İsa, Celile Gölü’nün kıyısında yürürken Petrus diye de anılan Simun’la kardeşi Andreas’ı gördü. Balıkçı olan bu iki kardeş göle ağ atıyorlardı. Onlara, “Ardımdan gelin” dedi, “Sizleri insan tutan balıkçılar yapacağım.” Onlar da hemen ağlarını bırakıp O’nun ardından gittiler. (Matta 4:18-20)
Hiç düşündün mü? İsa’nın planı aslında biraz tuhaf görünmüyor mu?
O tam olarak insan ve tam olarak Tanrı’dır. Tam anlamıyla kudret sahibidir ve istediği mucizeyi gerçekleştirebilir. Tasarılarını gerçekleştirmek için insanların yardımına kesinlikle ihtiyacı yoktur. Ama yine de, konu Tanrı halkını günahın, ölümün ve şeytanın köleliğinden kurtarmak olunca ne yapıyor? Sıradan insanları yardımcıları olarak belirliyor.

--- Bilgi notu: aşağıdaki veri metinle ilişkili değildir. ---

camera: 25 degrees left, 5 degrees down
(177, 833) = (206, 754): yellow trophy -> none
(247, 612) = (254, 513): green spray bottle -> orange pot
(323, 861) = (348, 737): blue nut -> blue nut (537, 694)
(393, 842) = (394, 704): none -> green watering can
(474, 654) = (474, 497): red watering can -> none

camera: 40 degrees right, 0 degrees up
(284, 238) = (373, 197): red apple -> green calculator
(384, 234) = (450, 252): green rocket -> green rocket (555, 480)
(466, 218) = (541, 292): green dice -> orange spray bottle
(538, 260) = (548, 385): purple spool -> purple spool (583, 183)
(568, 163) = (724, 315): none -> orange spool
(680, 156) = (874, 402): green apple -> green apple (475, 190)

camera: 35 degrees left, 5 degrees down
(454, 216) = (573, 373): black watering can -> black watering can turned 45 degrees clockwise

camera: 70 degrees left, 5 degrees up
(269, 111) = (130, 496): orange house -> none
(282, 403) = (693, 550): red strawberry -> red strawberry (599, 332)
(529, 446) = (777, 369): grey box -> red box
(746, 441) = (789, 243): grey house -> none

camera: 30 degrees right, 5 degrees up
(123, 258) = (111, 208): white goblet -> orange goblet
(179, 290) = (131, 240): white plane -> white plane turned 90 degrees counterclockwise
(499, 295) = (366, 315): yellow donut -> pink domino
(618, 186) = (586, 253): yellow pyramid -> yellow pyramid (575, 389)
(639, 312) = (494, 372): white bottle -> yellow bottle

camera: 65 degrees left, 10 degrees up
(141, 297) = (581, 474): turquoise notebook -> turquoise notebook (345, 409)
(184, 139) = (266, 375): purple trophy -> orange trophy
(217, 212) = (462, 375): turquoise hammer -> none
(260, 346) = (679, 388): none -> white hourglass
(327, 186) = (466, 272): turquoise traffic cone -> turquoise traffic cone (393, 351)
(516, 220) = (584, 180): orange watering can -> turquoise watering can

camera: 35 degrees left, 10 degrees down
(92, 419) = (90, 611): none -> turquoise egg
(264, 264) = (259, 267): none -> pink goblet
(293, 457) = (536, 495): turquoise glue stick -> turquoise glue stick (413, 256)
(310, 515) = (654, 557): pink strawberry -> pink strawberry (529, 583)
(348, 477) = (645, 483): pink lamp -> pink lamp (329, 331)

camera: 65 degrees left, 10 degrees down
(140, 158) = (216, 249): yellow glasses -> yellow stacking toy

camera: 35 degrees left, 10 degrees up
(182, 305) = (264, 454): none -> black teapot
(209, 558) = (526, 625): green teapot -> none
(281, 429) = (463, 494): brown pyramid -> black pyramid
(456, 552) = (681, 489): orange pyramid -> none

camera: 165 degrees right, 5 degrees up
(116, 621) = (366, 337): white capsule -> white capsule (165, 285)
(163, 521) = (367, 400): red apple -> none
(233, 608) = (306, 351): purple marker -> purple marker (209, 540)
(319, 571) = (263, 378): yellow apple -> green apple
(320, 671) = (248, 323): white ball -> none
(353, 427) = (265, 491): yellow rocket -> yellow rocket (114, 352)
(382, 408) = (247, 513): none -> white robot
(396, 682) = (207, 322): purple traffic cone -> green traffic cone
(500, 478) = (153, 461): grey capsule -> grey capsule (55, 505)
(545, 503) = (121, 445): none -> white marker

Bu insanlar gerçekten de sıradan mı sıradan! Birkaç balıkçı. Bir vergi toplayıcısı. Bir milis. Daha sonraları bir çadırcı. Sonra yarı Yunanlı yarı Yahudi bir genç adam. Mor boya satan bir kadın. Bir köle.
Tanrı’nın halkını karanlıktan aydınlığa çıkarırken kendine yardımcı olarak seçtiği insanlar bunlardır. Senin benim gibi insanlar. Pavlus’un dediği gibi: “Kardeşlerim, aldığınız çağrıyı düşünün. Birçoğunuz insan ölçülerine göre bilge, güçlü ya da soylu kişiler değildiniz” (1.Korintliler 1:26). Ama yine de Tanrı, seni çocuğu olarak seçti. Sen O’nun Oğlu olan Kurtarıcı’n İsa’ya inandın. O’nun seni kendi yaşamı, ölümü ve dirilişi yoluyla kurtardığına iman ettin. Şimdi de Tanrı, bu öyküyü senin kadar sıradan insanlara anlatman için seni seçmiş bulunuyor.
Dua Edelim: Sevgili Rab’bim. Lütfen bana İsa’yı çevremdeki insanlarla nasıl paylaşabileceğimi adım adım öğret. Amin.
Düşün ve Tartış
- İnsanlara işlerinde yardım etmeyi sever misin? Ne gibi işlerde yardım etmek istersin?
- Kendini sıradan biri olarak mı görürsün? Evetse neden, hayırsa neden?
- İmanını paylaşmakta en çok zorlandığın nokta nedir? Ya da en kolay bulduğun nokta?